Millions are already hungry, violence is rising in restive regions such as Darfur and inflation is running at 250%. If people start to go hungry or can no longer afford fuel or find work, the relatively modest protests could rapidly swell into the massive demonstrations that brought down Bashir’s government in 2019.
The most powerful military rulers of Sudan – Gen Abdel Fattah al-Burhan and Mohamed Hamdan Dagalo, known as “Hemedti” – now find themselves in a quandary. To stave off economic collapse and widespread protests, they need international aid. But to get it they need to make concessions and at least bring some of Sudan’s mainstream civilian politicians back into government. The resistance committees would see this as another betrayal, however, and would protest, inevitably prompting the sort of repression that would undermine any compromise. Meanwhile, the economy would deteriorate further.

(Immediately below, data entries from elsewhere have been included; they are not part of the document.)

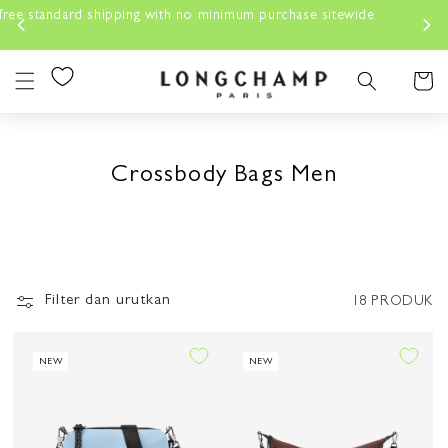
Lewati
e sitewide
Konten
Keranjan
Crossbody Bags Men
Filter dan urutkan
18 PRODUK
NEW
NEW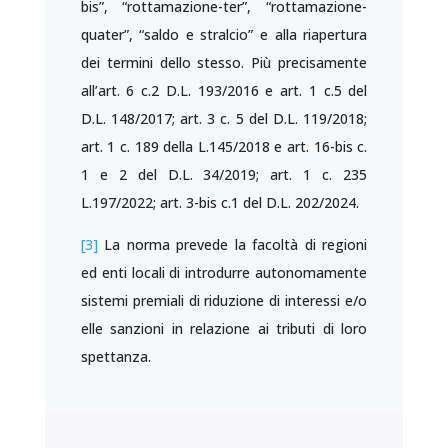
bis”, “rottamazione-ter”, “rottamazione-
quater”, “saldo e stralcio” e alla riapertura
dei termini dello stesso. Più precisamente
all’art. 6 c.2 D.L. 193/2016 e art. 1 c.5 del
D.L. 148/2017; art. 3 c. 5 del D.L. 119/2018;
art. 1 c. 189 della L.145/2018 e art. 16-bis c.
1 e 2 del D.L. 34/2019; art. 1 c. 235
L.197/2022; art. 3-bis c.1 del D.L. 202/2024.
[3]
La norma prevede la facoltà di regioni
ed enti locali di introdurre autonomamente
sistemi premiali di riduzione di interessi e/o
elle sanzioni in relazione ai tributi di loro
spettanza.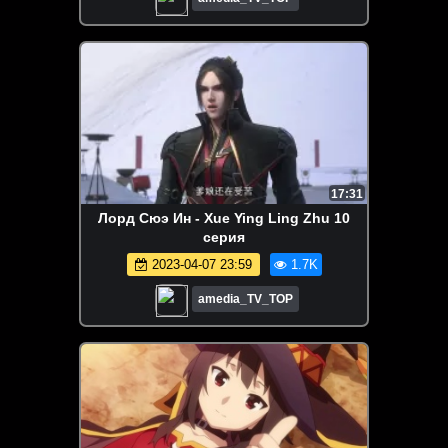
17:31
Лорд Сюэ Ин - Xue Ying Ling Zhu 10
серия
2023-04-07 23:59
1.7K
amedia_TV_TOP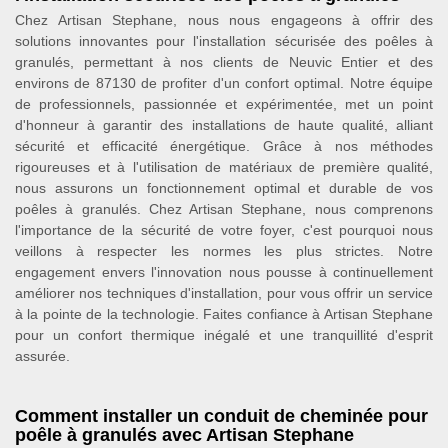
Chez Artisan Stephane, nous nous engageons à offrir des
solutions innovantes pour l'installation sécurisée des poêles à
granulés, permettant à nos clients de Neuvic Entier et des
environs de 87130 de profiter d'un confort optimal. Notre équipe
de professionnels, passionnée et expérimentée, met un point
d'honneur à garantir des installations de haute qualité, alliant
sécurité et efficacité énergétique. Grâce à nos méthodes
rigoureuses et à l'utilisation de matériaux de première qualité,
nous assurons un fonctionnement optimal et durable de vos
poêles à granulés. Chez Artisan Stephane, nous comprenons
l'importance de la sécurité de votre foyer, c'est pourquoi nous
veillons à respecter les normes les plus strictes. Notre
engagement envers l'innovation nous pousse à continuellement
améliorer nos techniques d'installation, pour vous offrir un service
à la pointe de la technologie. Faites confiance à Artisan Stephane
pour un confort thermique inégalé et une tranquillité d'esprit
assurée.
Comment installer un conduit de cheminée pour
poêle à granulés avec Artisan Stephane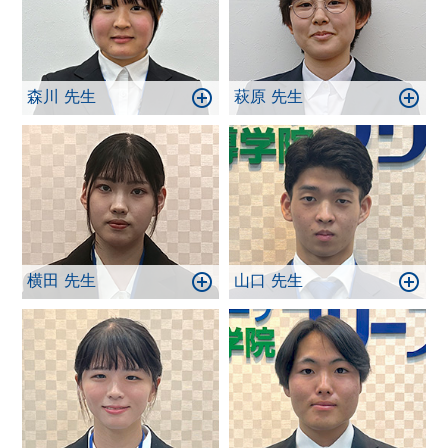
森川 先生
萩原 先生
横田 先生
山口 先生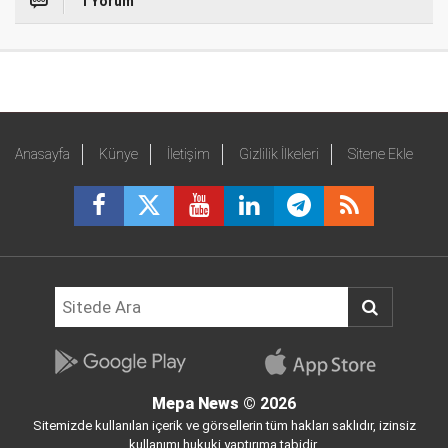
1 Yorum
Anasayfa
Künye
İletişim
Gizlilik İlkeleri
Sitene Ekle
Mepa News
© 2026
Sitemizde kullanılan içerik ve görsellerin tüm hakları saklıdır, izinsiz
kullanımı hukuki yaptırıma tabidir.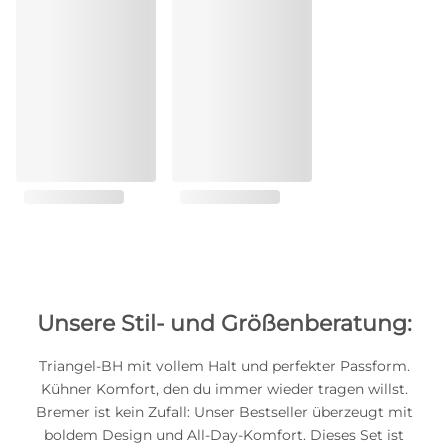
Unsere Stil- und Größenberatung:
Triangel-BH mit vollem Halt und perfekter Passform.
Kühner Komfort, den du immer wieder tragen willst.
Bremer ist kein Zufall: Unser Bestseller überzeugt mit
boldem Design und All-Day-Komfort. Dieses Set ist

The Abdulsalam family are not bothered by any of this. They say they will remain true to the ideas and ambitions that attracted their son to the protest movement against Bashir and led to his death three years ago.
“The French Revolution took many years to be successful,” said Kisha’s father, as the rest of the resistance committee ate a rapid lunch before heading out to another protest. “We have only just started ours.”
Abdulsalam Kisha’s mother, also an activist, at home with a picture of her son who was killed in a protest three years ago.